Frequently asked questions
What is the Khosla rule on what makes a document 'false' under Section 335 BNS?
The Supreme Court in A.K. Khosla v. T.S. Venkatesan (1994) drew a critical distinction. A document that contains a false statement is not the same as a document that is itself false. For forgery the document must 'tell a lie about itself' — about its maker, its date, its authority, or its authenticity. A school inspector who under his own signature issues bills containing false claims may be guilty of cheating, but not of forgery, because he has not imitated another's signature or altered the bills. The same logic governs Section 335 BNS today.
Has the BNS expanded forgery to cover Aadhaar and voter-ID forgery?
Yes. Section 337 BNS adds 'Court or an identity document issued by the government, including a voter identity card or Aadhaar card' to the categories of documents whose forgery attracts the higher punishment of imprisonment for life or up to seven years and fine. Before the BNS, Aadhaar-card and voter-ID forgery often had to travel under the basic offence of Section 465 IPC with its two-year ceiling. The BNS expansion brings identity-document forgery within the same punishment band as forgery of court records and public registers.
What new offences has the BNS added on counterfeit seals?
Section 341 BNS adds two new sub-sections that the IPC did not have. Sub-section (3) punishes a person who possesses any seal, plate or other instrument knowing the same to be counterfeit, with imprisonment up to three years and fine. Sub-section (4) punishes a person who fraudulently or dishonestly uses as genuine any seal, plate or other instrument knowing it to be counterfeit, with the same punishment as if he had made or counterfeited it. The new sub-sections close gaps the IPC had left open — pure possession and pure use of a known counterfeit seal, where the maker is a different person.

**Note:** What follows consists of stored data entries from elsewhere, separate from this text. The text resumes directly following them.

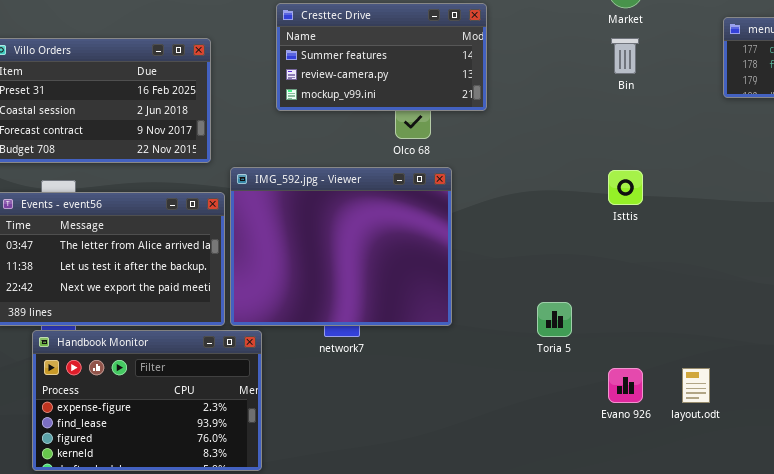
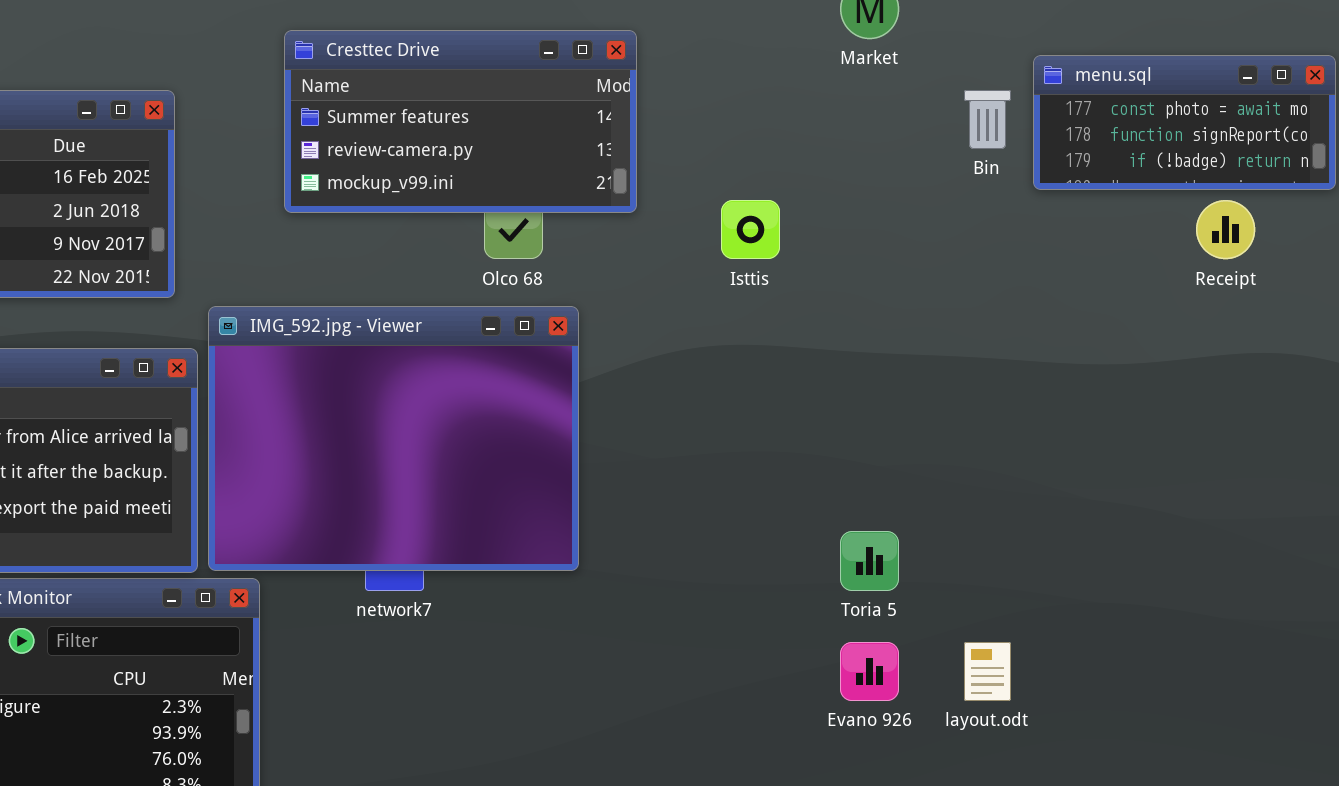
Bin: [611,38,639,74] -> [964,90,1011,149], moved
Isttis: [608,170,643,205] -> [721,200,780,259], moved
Toria 5: [537,302,572,337] -> [840,531,899,591], moved

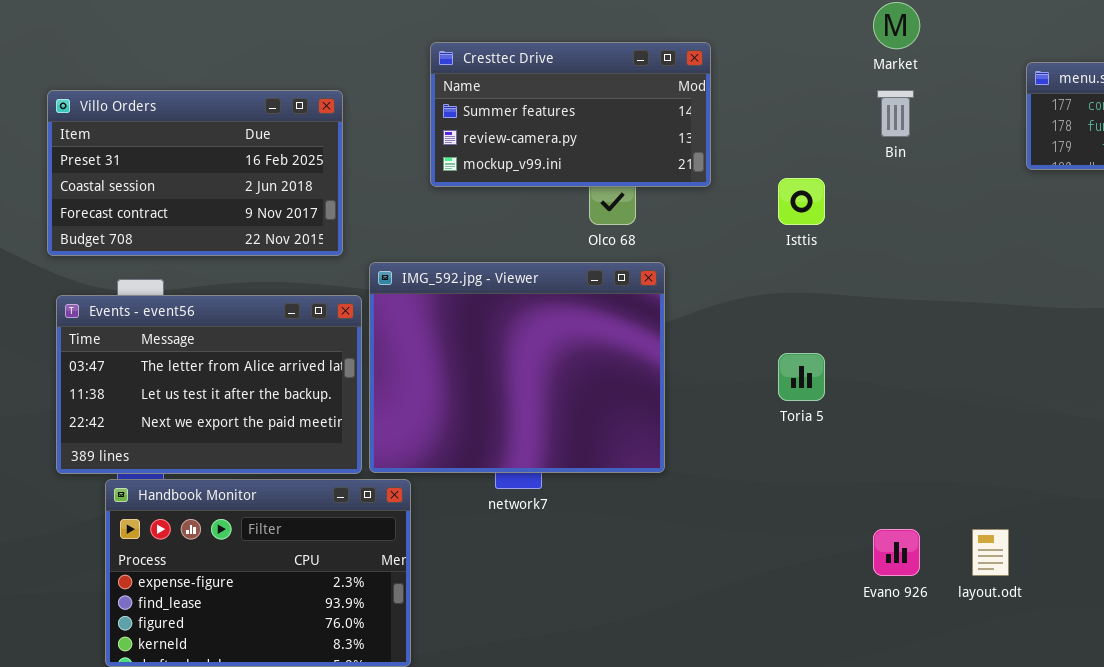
Bin: [964,90,1011,149] -> [877,90,914,137], moved
Toria 5: [840,531,899,591] -> [778,353,825,401], moved

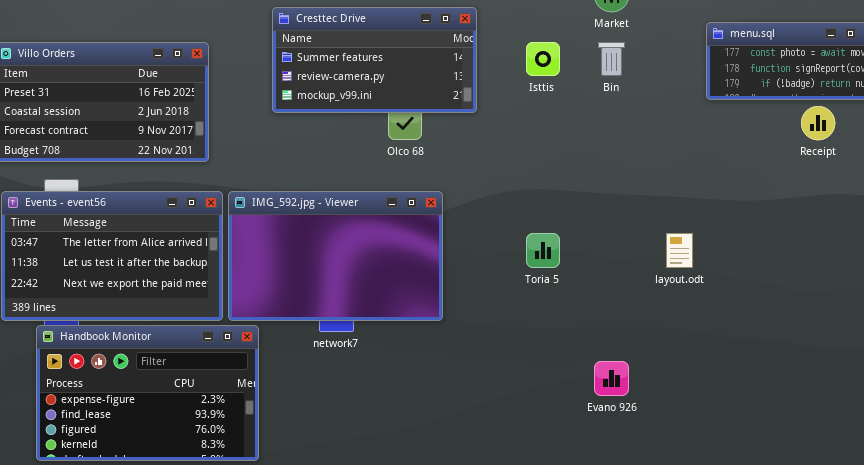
Isttis: [778,178,825,225] -> [526,42,560,76], moved
IMG_592.jpg - Viewer: [369,262,665,473] -> [228,191,443,321], resized
layout.odt: [972,529,1009,576] -> [666,233,693,268], moved

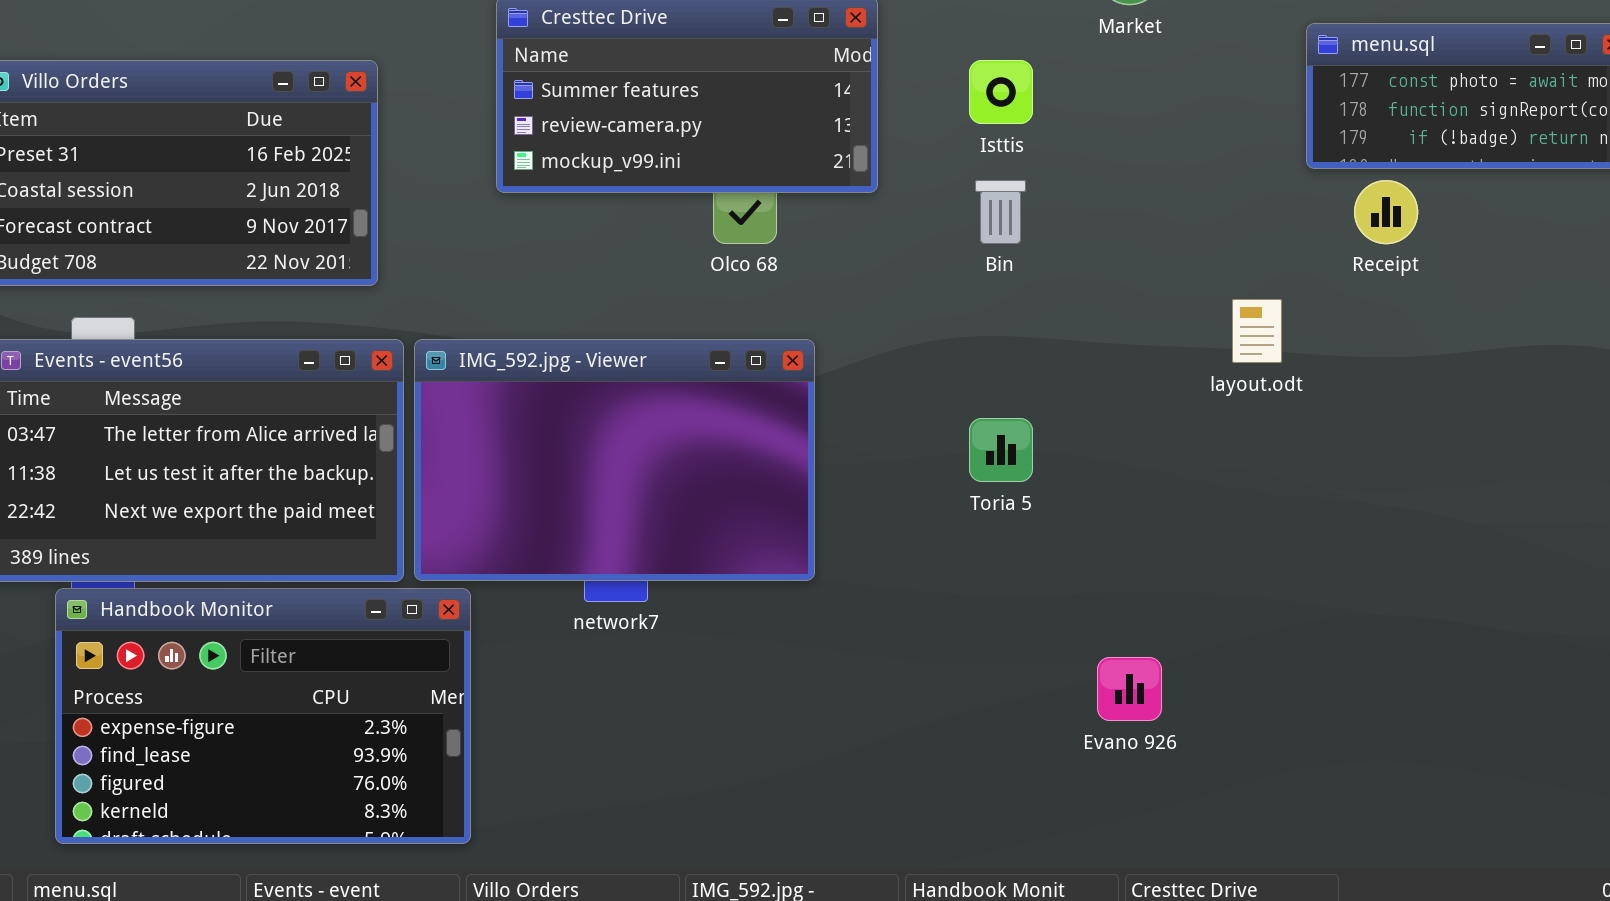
Bin: [598,42,625,76] -> [975,180,1026,244], moved
Receipt: [801,106,835,140] -> [1354,180,1418,244], moved
layout.odt: [666,233,693,268] -> [1232,299,1282,363], moved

Is mere antedating of a document forgery?
Not always. The Allahabad High Court in Gobind Singh (1926) held that antedating is not forgery unless it has or could have operated to the prejudice of someone — the public or any individual. The Supreme Court in A.K. Khosla v. T.S. Venkatesan (1994) reinforced that incorporation of a false statement does not, ipso facto, make the document false. The mens rea — one of the six intents in Section 336(1) BNS — must be proved. Antedating with intent to defraud creditors or to support a doubtful claim is forgery; antedating in a bona fide error is not.
What is the difference between forgery and using a forged document as genuine?

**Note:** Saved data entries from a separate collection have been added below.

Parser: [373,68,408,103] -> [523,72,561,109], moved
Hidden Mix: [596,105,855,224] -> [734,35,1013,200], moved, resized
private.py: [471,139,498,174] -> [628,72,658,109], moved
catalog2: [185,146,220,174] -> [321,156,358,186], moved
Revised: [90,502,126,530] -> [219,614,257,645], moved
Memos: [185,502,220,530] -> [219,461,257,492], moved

Forgery under Section 336 BNS punishes the maker of the false document. Using a forged document as genuine under Section 340 BNS punishes the user, even if he is not the maker. The maker's mens rea is the six alternative intents of Section 336(1); the user's mens rea is knowledge or reason to believe that the document is forged. Most prosecutions charge both because the maker and the user are typically the same person, but they are distinct offences and one can be made out without the other.